Prompt a: According to the passage on media historiography, why will the research project cover media history rather than journalism history alone?

(Passage for review Opens)

In other words: one could already state, right at the starting point, that the subject's complexity might be so overwhelming as to be an obstruction in its own right to determine what is relevant and important.

These were just some of the initial concerns that engaged this researcher in attempts to reflect on the processes and approaches that could inform the research project in an attempt to understand the processes and approaches in researching and writing media history.

This article will now proceed to trace and record some paradigms and philosophies in current discourses on media historiography. This was deemed imperative, especially for the South African context in which, as has already been stated, the field of media historiography is understudied. One could even argue that there may be a need to formalise a specific unpacking of approaches and paradigms for the needs of the subfield of media historiography, especially since specific lacunae exist.

In terms of the requirements of the project at hand, what is the point of departure for a study on the founding and development of a media company over a hundred years, so as to do it justice and not to impose the iniquity of misinterpretation, oversimplification, or even the sin of presentism onto the mass of collected and collated data? This is necessary, especially because the study concerns an entity that was founded with its so-called "twin", the National Party. Together they have been described as the "first nationalist liberation movements in Africa".20

For Berger, research means "to investigate something thoroughly, to search for information, to try to find out about something that is of interest.21 According to Berger, the basic questions that academic researchers ask, namely who, why, how, what, when, which and where,22 can be compared to the basic tenets of journalism or news writing. They are the so-called five Ws and one H - who, what, when, where and why, followed by how.

The difference is that the product of each approach (that of an academic research project, and that of journalism) is produced in different registers, styles and presentations, to form different constructs for different audiences and consumptions.

For Berger, some of the characteristics of "formal research" involve more systematic and structured observation tested against "concepts", or theories, to "make sense of things", together with being objective ("or try[ing] to be"), and the correct interpretation of findings or conclusions.23

For journalism, the register and style are those required and prescribed by the mass media, in other words independent, verified and objectively collected and collated facts, with attributions according to the principles of mass media.

 

Journalism and media clarified

For the purposes of this exercise, some clarification is needed of the terminology of journalism and media, because the research subject covers both these fields.24

Journalism can be regarded broadly as a field within mass communication that records the events of the day. It disseminates content on any given news platform, be it in print, broadcast (radio or TV) or digital, mobile format. Journalism is a subfield of media, the plural form of medium, suggesting the "channel in and through which messages are communicated, whether by written, spoken or otherwise semiotic means".25

To clarify: the research project will not concern itself only with journalism history per se, but with media history, the broader field within which it is situated. This is an important clarification, because the original newspaper company that is the subject of the research project not only did "jobbing" (commercial printing work), but soon branched out into publishing magazines and books. Eventually, with the advent of electronic media (in its seventh decade in the 1980s) and the digital era following that, its development towards a multimedia company began. One might even call its e-commerce platforms today "e-jobbing".

(Passage for review Closes)
(Source material Opens)

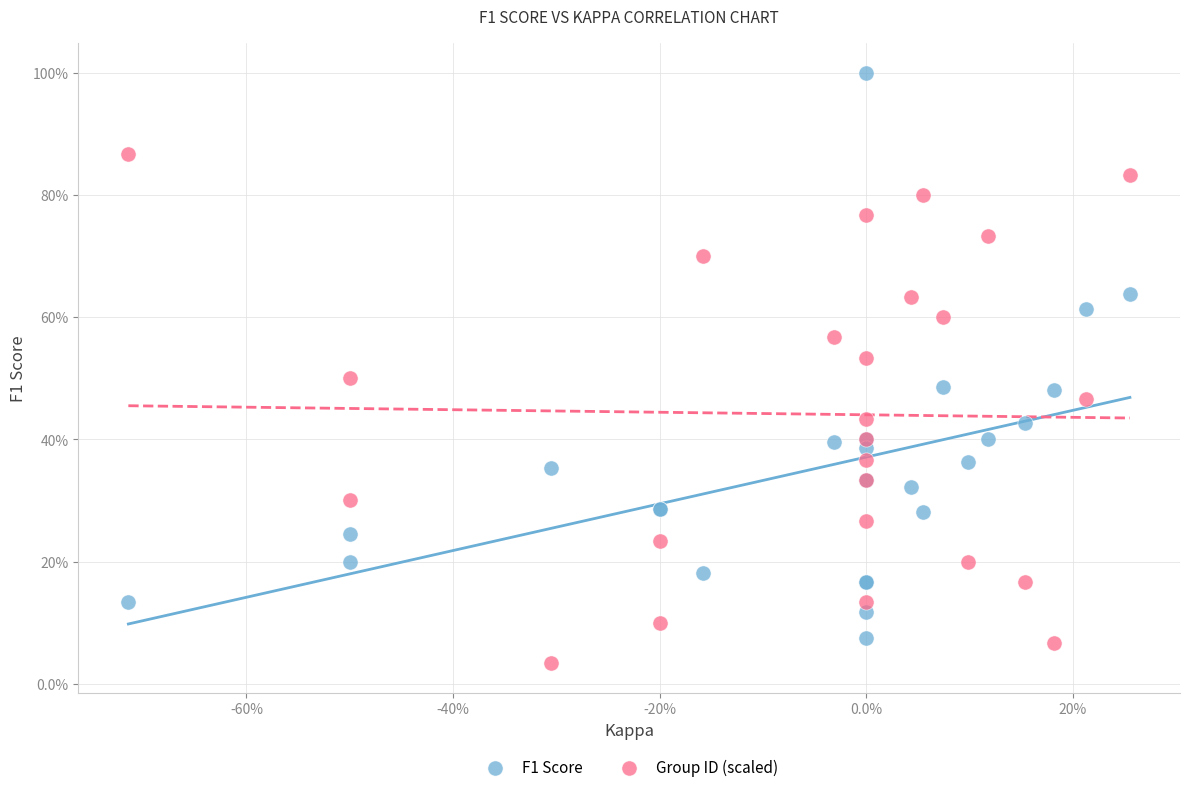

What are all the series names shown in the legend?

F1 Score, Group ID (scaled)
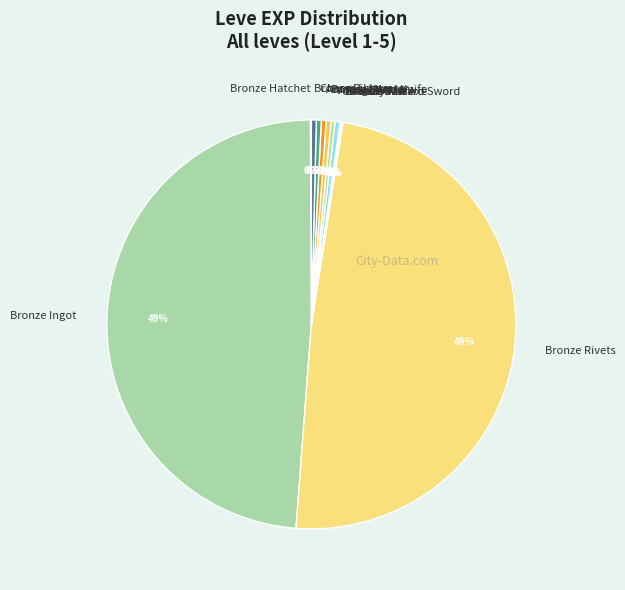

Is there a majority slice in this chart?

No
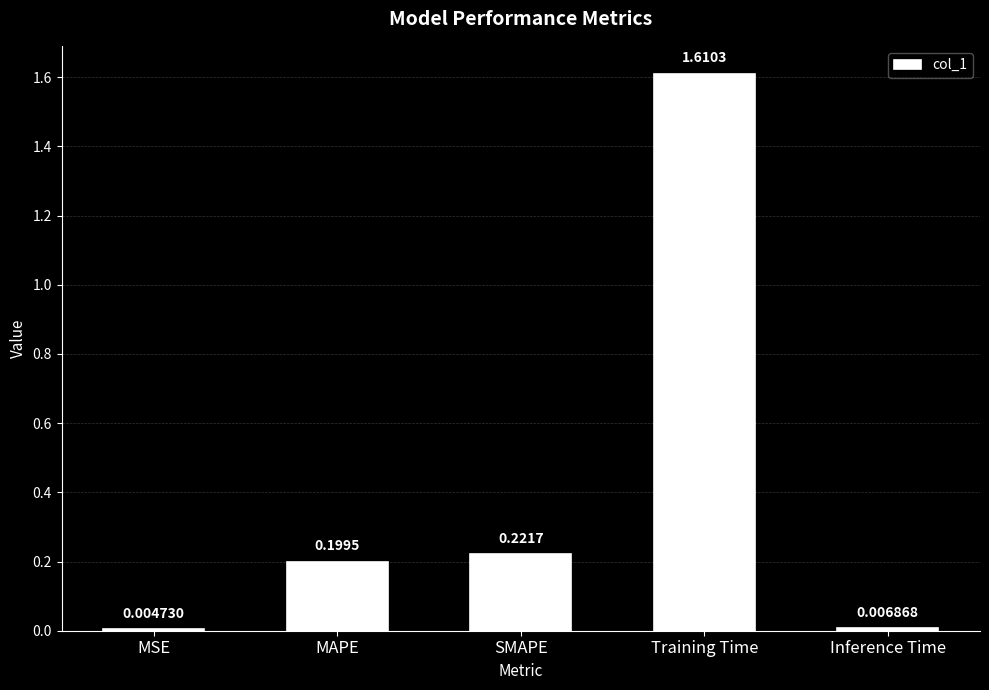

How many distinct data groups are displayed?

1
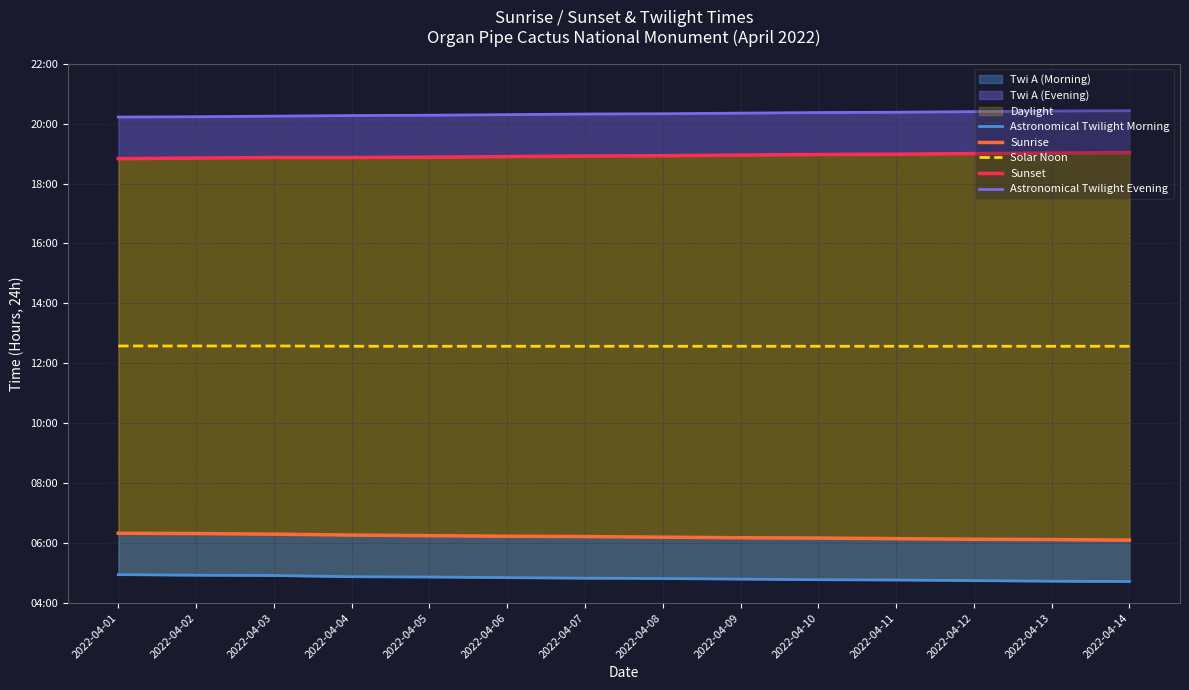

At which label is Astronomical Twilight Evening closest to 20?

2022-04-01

(Source material Closes)

Prompt b: Return the lines of the records starting at the line containing "F1 Score, Group ID (scaled)" and ending at the end of the records, both ends included, without the pictures.

Answer area a: The newspaper company being studied did more than journalism. It did commercial printing ("jobbing") and soon began publishing magazines and books. Later it moved into electronic media and then the digital era, developing toward a multimedia company.

Answer area b:
F1 Score, Group ID (scaled)

Is there a majority slice in this chart?

No

How many distinct data groups are displayed?

1

At which label is Astronomical Twilight Evening closest to 20?

2022-04-01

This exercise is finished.